If the service is already deployed and continues to receive traffic, we’ll never fully drain the workflows. There will always be new executions starting with the version marker node.

the query TemporalChangeVersion="<change_id>-<version>" will allow you to identify when maintaining paths with old versions is not really needed

Also removing getVersion itself shouldn’t case a NDE if the rest of the code is deterministic, at lest in the latest SDK version that I have tested

Thanks for the clarification!

I tested this out, and it works as expected.

We can safely remove the Workflow.getVersion() line from the code without affecting any in-flight workflows, as long as the minVersion in the API is set to Workflow.DEFAULT_VERSION.

Here’s the sequence that led to the issue I was facing:

Step 1: Initial rollout with versioning logic

void someWorkflowMethod() {
    int version = Workflow.getVersion("some-change", Workflow.DEFAULT_VERSION, 1);
    if (version == 1) {
        // new logic
    } else {
        // old logic
    }
}

Step 2: After all workflows using the old logic were drained

void someWorkflowMethod() {
    Workflow.getVersion("some-change", 1, 1);
    // new logic
}

Step 3: This caused a Non-Deterministic Error (NDE)

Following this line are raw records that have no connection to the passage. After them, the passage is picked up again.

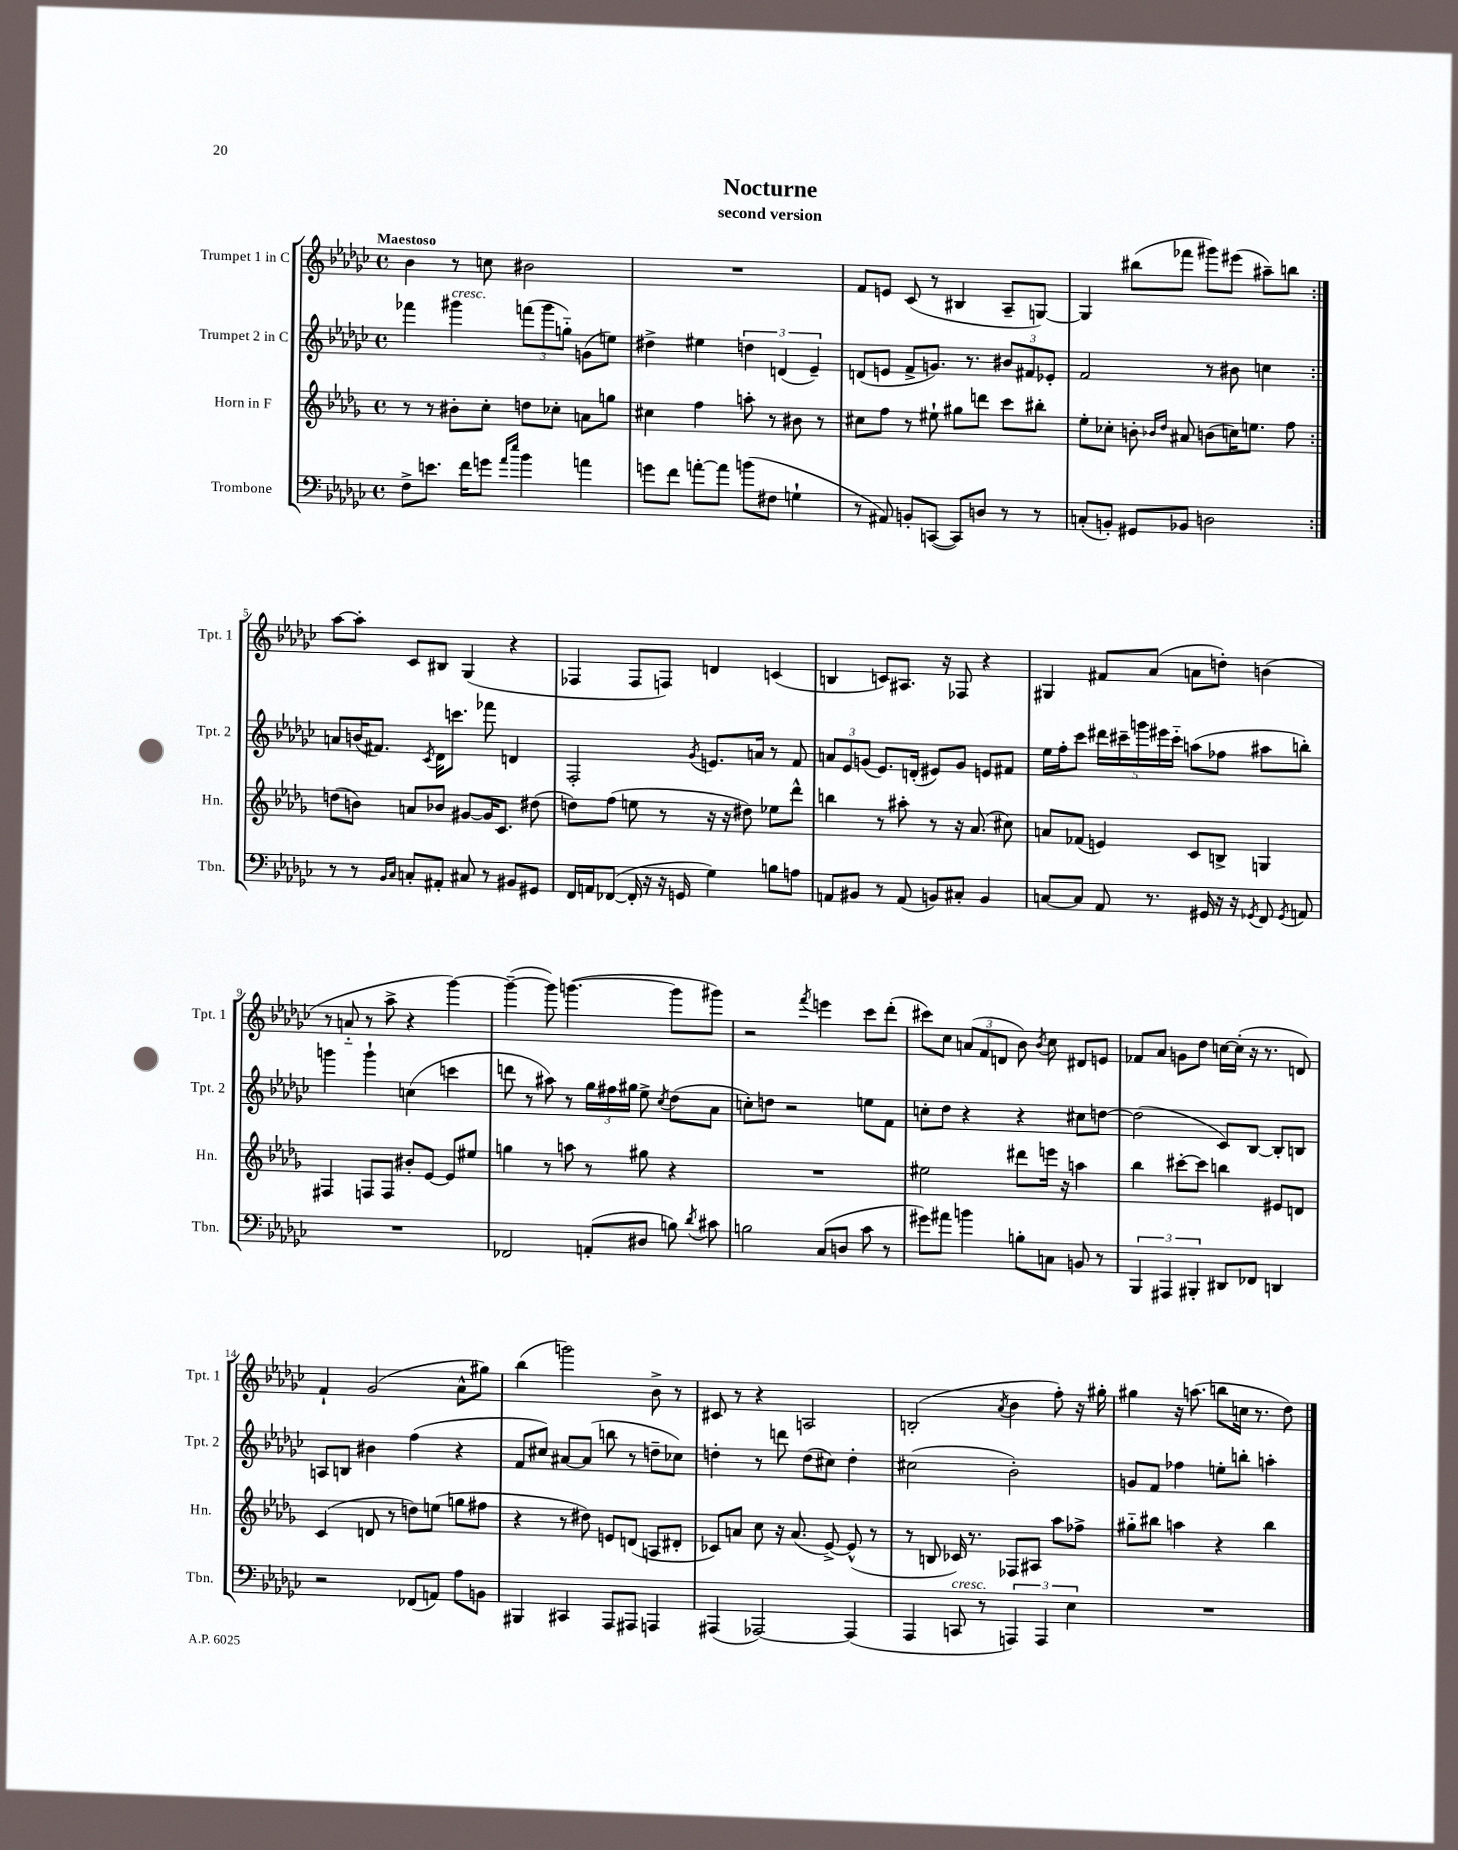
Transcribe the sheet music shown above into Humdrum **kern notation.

**kern	**kern	**kern	**kern
*staff4	*staff3	*staff2	*staff1
*clefF4	*clefG2	*clefG2	*clefG2
*k[b-e-a-d-g-c-]	*k[b-e-a-d-g-]	*k[b-e-a-d-g-c-]	*k[b-e-a-d-g-c-]
*M4/4	*M4/4	*M4/4	*M4/4
*met(c)	*met(c)	*met(c)	*met(c)
8F^	8r	4fff-	4b-
8.e	8r	.	.
.	8b#'	4ggg#	8r
16f	.	.	.
8g	8cc'	.	8cc
16qqa-	.	.	.
16qqee-	.	.	.
4b-	8dd	(12fff	2b#
.	.	12ggg#	.
.	8cc-'	.	.
.	.	12gg'~)	.
4a	8a	(8g	.
.	8gg	8ee)	.
=	=	=	=
8g	4cc#	4dd#^	1r
8f	.	.	.
[8a'	4ff	4ee#	.
8a]	.	.	.
(8b	8aa'	6dd	.
8F#	8r	.	.
.	.	(6d	.
4G`	8b#	.	.
.	.	6e-~)	.
.	8r	.	.
=	=	=	=
8r	8cc#	(8d	8f
8AA#)	8ff	8e	8e
8BB'	8r	8f^	(8c-
([8CC	8ee#`	8.g)	8r
8CC])	8gg#	.	4B#
.	.	8.r	.
8D	8ddd	.	.
8r	8ccc	12b#	8A-~
.	.	12f#	.
8r	8bb#'	.	[8G)
.	.	12e-'	.
=	=	=	=
(8C'	8ee-'	2f	4G]
8BB')	8cc-'	.	.
8GG#	8b'	.	(8bb#
.	16qqb-	.	.
.	16qqdd-	.	.
8BB-	8a#	.	8fff-
2D	(8b	8r	8ggg#)
.	16cc)	8b#	(8eee#
.	8.ee	.	.
.	.	4cc	8aa#~)
.	8ff	.	8bb
=:|!	=:|!	=:|!	=:|!
8r	(8dd	8a	[8aa-
8r	8b)	(16b	8aa-']
.	.	8.f#)	.
16qqBB-	.	.	.
16qqC-	.	.	.
8C'	8a	.	8c-
.	.	8qc-	.
8AA#'	8b-	16d-	8B#
.	.	8.ccc	.
8C#	[8g#	.	(4G-
8r	16g#]	8fff-	.
.	8.c	.	.
8BB#	.	4d	4r
8GG#	(8dd#	.	.
=	=	=	=
16FF	8dd)	2F'	4F-
16AA	.	.	.
([8FF-	(8ff	.	.
16FF-']	8ee	.	8F-
16r	.	.	.
16r	8r	.	8F)
16GG	.	.	.
.	.	8qg-	.
4G-)	16r	8.e	4d
.	16r	.	.
.	8dd#)	.	.
.	.	16a	.
8B	8ee-	8r	(4c
8A	8ddd-^^	8f	.
=	=	=	=
8AA	4bb	12a	4B
.	.	12e-	.
8BB#	.	.	.
.	.	(12g	.
8r	8r	8.e-)	8c)
(8AA	8aa#'	.	8.A#
.	.	(16d'	.
8BB)	8r	8e#)	.
.	.	.	16r
8C#'	16r	8g	8F-
.	(8.a-	.	.
4BB	.	8e	4r
.	8cc#)	8f#	.
=	=	=	=
[8C	8a	16ee-	4G#
.	.	16ff'	.
8C]	(8f-	8ccc-	.
8AA-	4e)	20ddd#	8f#
.	.	20ccc#~	.
.	.	20ggg	.
8.r	.	.	(8a-
.	.	20eee#	.
.	.	20ccc#'~	.
.	8c	(8aa	8a
16GG#	.	.	.
16r	8B^	8ff-	8dd')
16r	.	.	.
8qGG-	.	.	.
8FF	4G	8aa#	(4b
8qGG-	.	.	.
8AA	.	8bb')	.
=	=	=	=
1r	4F#	4ggg	8r
.	.	.	8a'~
.	8F	4ggg`	8r
.	8F	.	8aa-^
.	8b#'	(4cc	4r
.	[8e-	.	.
.	8e-]	4ccc	[4ggg-)
.	8ee#	.	.
=	=	=	=
2FF-	4gg	8ddd	(4ggg-~_
.	.	8r	.
.	8r	8aa#)	8ggg-])
.	8aa	8r	([4.ggg
(8AA'	8r	24gg-	.
.	.	24ff#	.
.	.	24gg#	.
8D#	8gg#	8ee-^	.
.	.	8qcc-	.
8B)	4r	(8dd-	8ggg]
8qd-	.	.	.
8c#	.	8a-	8ggg#)
=	=	=	=
2B	1r	8cc')	2r
.	.	8dd	.
.	.	2r	.
.	.	.	8qfff
(8C-	.	.	4eee
8D	.	.	.
8c-	.	8ee	8ccc-
8r	.	8f	(8ddd-'
=	=	=	=
8g#)	2ee#	8cc'	8ccc#)
8a#	.	8dd-	8cc-
4b	.	4r	(12a
.	.	.	12f
.	.	.	12d
8B'	8ddd#	4r	8b-)
.	.	.	8qb-
8C	16eee	.	8cc-
.	16r	.	.
8BB	4aa	8cc#	8d#
8r	.	[8dd	8e
=	=	=	=
6BBB-	4bb-	(2dd]	8f-
.	.	.	8a-
6AAA#	.	.	.
.	[8ccc#'	.	8g
6BBB#'	.	.	.
.	8ccc#]	.	8dd-
8DD#	4bb	8c-)	[16cc
.	.	.	(16cc']
8FF-	.	[8B-	16r
.	.	.	8.r
4DD	8e#	8B-']	.
.	8d	8B	8d)
=	=	=	=
2r	(4c	8A	4f`
.	.	8B	.
.	8d	4b#	(2g-
.	8r	.	.
(8FF-	8dd)	(4ff	.
8AA)	(8ee	.	.
8A-	8gg	4r	8a-^^
8BB	8ff#	.	8gg#)
=	=	=	=
4BBB#	4r	8f	(4bb-
.	.	8cc#)	.
4CC#	8r	[8a#	2ggg)
.	8dd#)	(8a#]	.
8AAA-	8e	8bb	.
8AAA#	(8d	8r	.
4AAA	8A	8dd~	8b-^
.	8d#'	8cc-)	8r
=	=	=	=
(4AAA#	8c-)	4dd'	8c#
.	8a	.	8r
[2AAA-)	8cc	8r	4r
.	16r	8ddd	.
.	(8.a	.	.
.	.	(8dd	2A
.	[8e-^)	8cc#)	.
(4AAA-]	(8e-^^]	4dd'	.
.	8r	.	.
=	=	=	=
4AAA-	8r	(2cc#	(2B'
.	8B	.	.
8CC	16c-)	.	.
.	8.r	.	.
8r	.	.	.
.	.	.	8qa-
6AAA)	8F-	2b-')	4b-
.	8A#	.	.
6AAA	.	.	.
.	8aa-	.	8ff')
6E-	.	.	.
.	8ff-^	.	16r
.	.	.	16gg#'
=	=	=	=
1r	8gg#'~	8g	4gg#
.	8bb#	8f	.
.	4aa	4ff-	16r
.	.	.	(8.aa
.	4r	8ee'	8bb
.	.	8bb'	16cc
.	.	.	8.r
.	4bb#	4aa'	.
.	.	.	8dd-)
==	==	==	==
*-	*-	*-	*-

This step failed for in-flight workflows that started before the change but executed this code:

void someWorkflowMethod() {
    // new logic only
}

The mistake I made was in Step 2 — I changed the minVersion to 1 instead of removing the versioning line entirely.

If I had just removed the getVersion() line in Step 2, it would have worked fine. That’s what caused the NDE in my case.

This behavior seems to work only from Temporal version 1.28.0 onward.

Before that, even if minVersion was set to Workflow.DEFAULT_VERSION, I still ran into NDE after removing the Workflow.getVersion() call.